# 1 - Load the dataset

In [4]:
#sklearn comes with few small datasets. We will use one of them called "California Housing". Which is identical to
#to the example we saw in theory part. This dataset has 20640 samples with 8 features (columns). Here target variable
#is the price of the house.

#import the libs
from sklearn.datasets import fetch_california_housing
#load the dataset
data = fetch_california_housing()  #returns dictionary-like object, attributes are - data, target, DESCR
#first of all, let's see the shape of the training data
print(data.data.shape)

(20640, 8)


In [5]:
#shape of a target/labels
print(data.target.shape)

(20640,)


In [6]:
#important info about the dataset
print(data.DESCR)

.. _california_housing_dataset:

California Housing dataset
--------------------------

**Data Set Characteristics:**

    :Number of Instances: 20640

    :Number of Attributes: 8 numeric, predictive attributes and the target

    :Attribute Information:
        - MedInc        median income in block group
        - HouseAge      median house age in block group
        - AveRooms      average number of rooms per household
        - AveBedrms     average number of bedrooms per household
        - Population    block group population
        - AveOccup      average number of household members
        - Latitude      block group latitude
        - Longitude     block group longitude

    :Missing Attribute Values: None

This dataset was obtained from the StatLib repository.
https://www.dcc.fc.up.pt/~ltorgo/Regression/cal_housing.html

The target variable is the median house value for California districts,
expressed in hundreds of thousands of dollars ($100,000).

This dataset was derived

In [7]:
#how target values look like
data.target[:40]

array([4.526, 3.585, 3.521, 3.413, 3.422, 2.697, 2.992, 2.414, 2.267,
       2.611, 2.815, 2.418, 2.135, 1.913, 1.592, 1.4  , 1.525, 1.555,
       1.587, 1.629, 1.475, 1.598, 1.139, 0.997, 1.326, 1.075, 0.938,
       1.055, 1.089, 1.32 , 1.223, 1.152, 1.104, 1.049, 1.097, 0.972,
       1.045, 1.039, 1.914, 1.76 ])

Work instruction A: List the eight attribute names given in the dataset description of the California Housing notebook above.
Work instruction B: Extend the California Housing notebook above, picking up right after its final output.

Data listing:
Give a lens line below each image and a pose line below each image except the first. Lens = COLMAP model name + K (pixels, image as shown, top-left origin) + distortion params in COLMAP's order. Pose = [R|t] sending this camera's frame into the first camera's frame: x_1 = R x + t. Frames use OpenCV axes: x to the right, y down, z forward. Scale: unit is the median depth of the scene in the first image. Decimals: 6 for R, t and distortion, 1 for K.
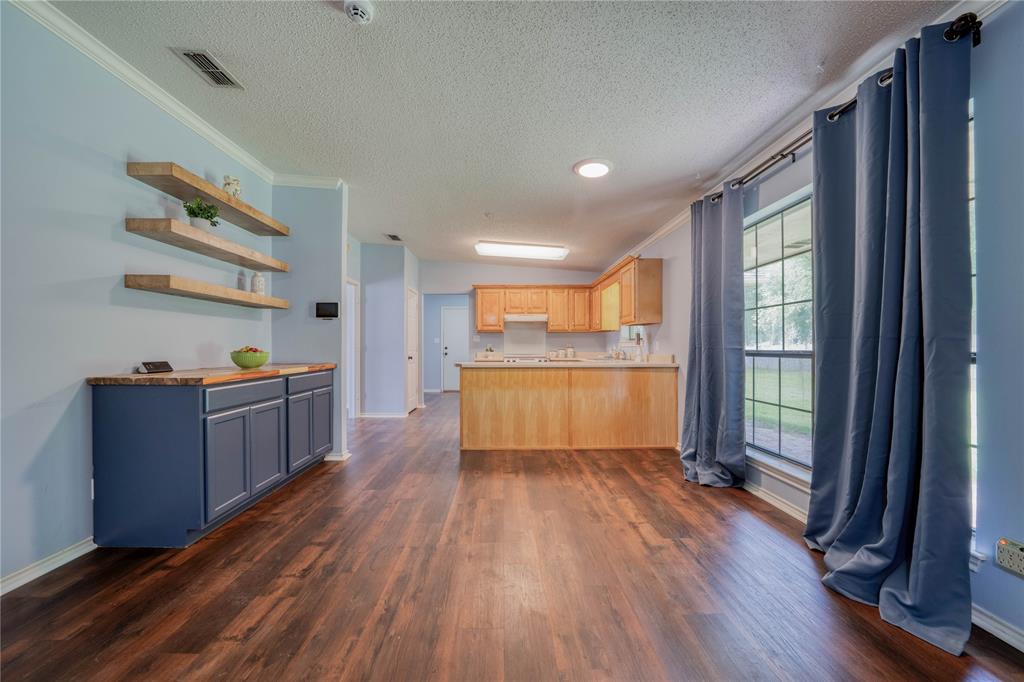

* * *

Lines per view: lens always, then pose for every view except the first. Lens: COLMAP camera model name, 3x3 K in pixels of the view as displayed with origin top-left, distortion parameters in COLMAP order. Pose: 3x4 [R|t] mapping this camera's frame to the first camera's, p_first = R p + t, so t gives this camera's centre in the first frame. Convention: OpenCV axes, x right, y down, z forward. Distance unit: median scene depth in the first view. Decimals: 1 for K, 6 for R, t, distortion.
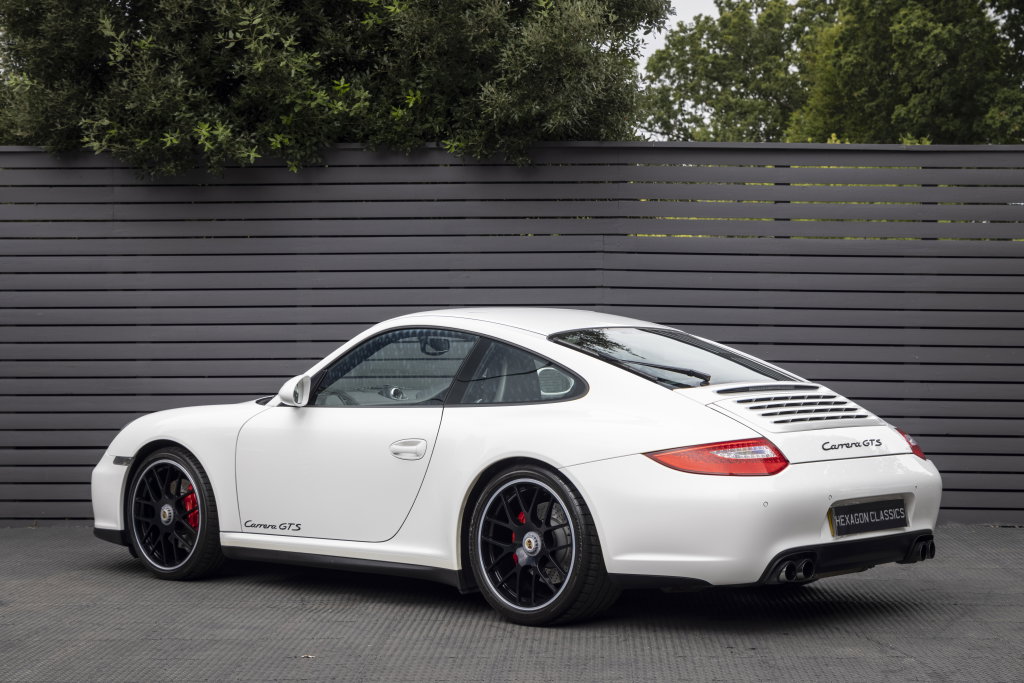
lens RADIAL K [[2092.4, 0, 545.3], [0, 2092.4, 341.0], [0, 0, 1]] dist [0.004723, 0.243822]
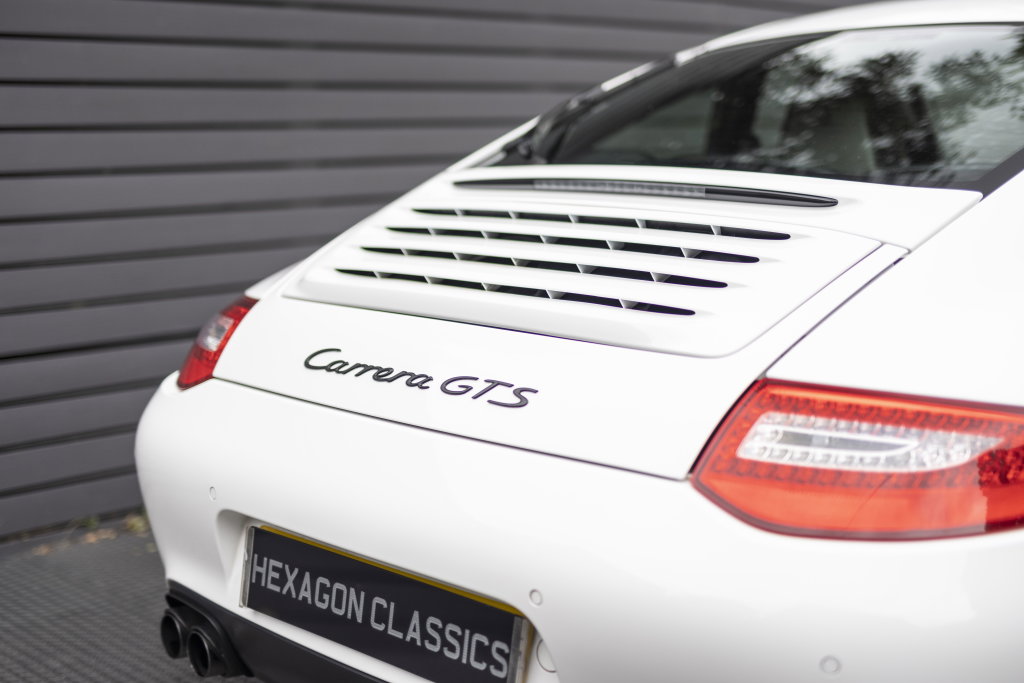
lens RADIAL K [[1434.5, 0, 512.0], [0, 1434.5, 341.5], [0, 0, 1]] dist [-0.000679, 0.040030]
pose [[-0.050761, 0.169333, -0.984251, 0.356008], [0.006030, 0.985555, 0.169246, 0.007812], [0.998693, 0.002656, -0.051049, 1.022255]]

Answer box A: MedInc, HouseAge, AveRooms, AveBedrms, Population, AveOccup, Latitude, Longitude

Answer box B:
# 2 - Preprocess the dataset

Since this dataset is already preprocessed, we dont have to do anything in this phase.

# 3 - Train a model

In [8]:
from sklearn.linear_model import LinearRegression
#create a linear regression object
lin_reg = LinearRegression()
#train a model
lin_reg.fit(data.data, data.target)

LinearRegression()

In [9]:
#learned weights
lin_reg.coef_

array([ 4.36693293e-01,  9.43577803e-03, -1.07322041e-01,  6.45065694e-01,
       -3.97638942e-06, -3.78654265e-03, -4.21314378e-01, -4.34513755e-01])

In [10]:
#learned intercept
lin_reg.intercept_

-36.94192020718439

# 4 - Test a model

In [19]:
# we can use a model to predict as follows
lin_reg.predict(data.data[5].reshape(1,-1))  #first sample

array([2.67527702])

In [20]:
#let's see what was the true value
data.target[5]  # Pretty close :)

2.697

In [13]:
#find mean squared error
from sklearn.metrics import mean_squared_error
mean_squared_error(data.target, lin_reg.predict(data.data))

0.5243209861846072

In [14]:
#let us calculate mse from scratch to make sure its correct
import numpy as np
np.mean((lin_reg.predict(data.data) - data.target) ** 2)

0.5243209861846072

# 5 - Deploy a model

We can use **predict** method to predict the price of a house.

As you can see, the main benifit of these libraries are we do not have to worry about internal algorithms. It does this work for us.